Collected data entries
☆ ☆ ☆ ☆
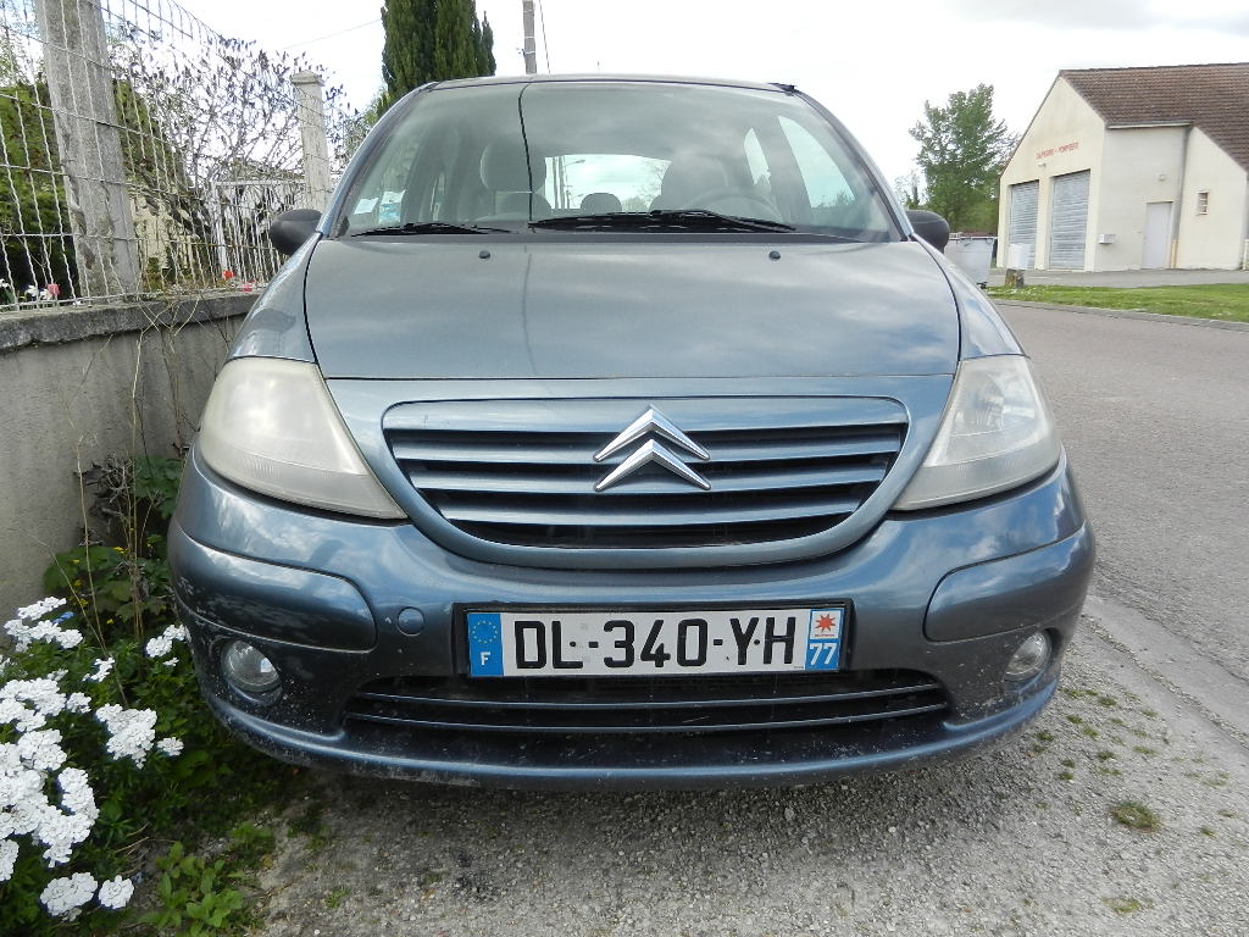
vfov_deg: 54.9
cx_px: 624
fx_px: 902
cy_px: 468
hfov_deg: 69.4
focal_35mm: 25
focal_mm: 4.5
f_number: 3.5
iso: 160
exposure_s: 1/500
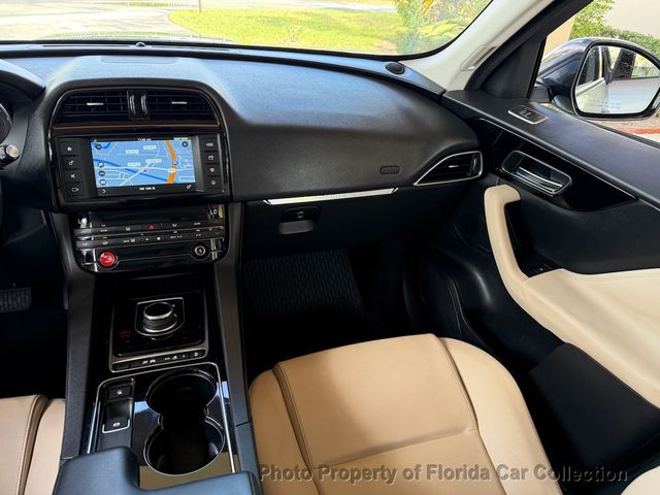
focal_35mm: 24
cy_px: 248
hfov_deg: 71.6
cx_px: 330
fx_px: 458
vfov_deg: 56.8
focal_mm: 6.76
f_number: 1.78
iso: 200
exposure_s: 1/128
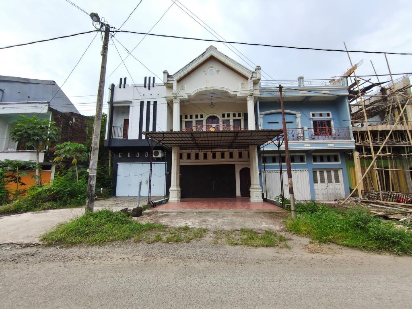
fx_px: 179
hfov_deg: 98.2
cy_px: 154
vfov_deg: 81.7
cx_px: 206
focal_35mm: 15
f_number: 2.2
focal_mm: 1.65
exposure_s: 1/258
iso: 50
☆ ☆ ☆ ☆
TASK GOAL: Retype the entries above word for word, minus any images.

EXERCISE RESPONSE:
vfov_deg: 54.9
cx_px: 624
fx_px: 902
cy_px: 468
hfov_deg: 69.4
focal_35mm: 25
focal_mm: 4.5
f_number: 3.5
iso: 160
exposure_s: 1/500
focal_35mm: 24
cy_px: 248
hfov_deg: 71.6
cx_px: 330
fx_px: 458
vfov_deg: 56.8
focal_mm: 6.76
f_number: 1.78
iso: 200
exposure_s: 1/128
fx_px: 179
hfov_deg: 98.2
cy_px: 154
vfov_deg: 81.7
cx_px: 206
focal_35mm: 15
f_number: 2.2
focal_mm: 1.65
exposure_s: 1/258
iso: 50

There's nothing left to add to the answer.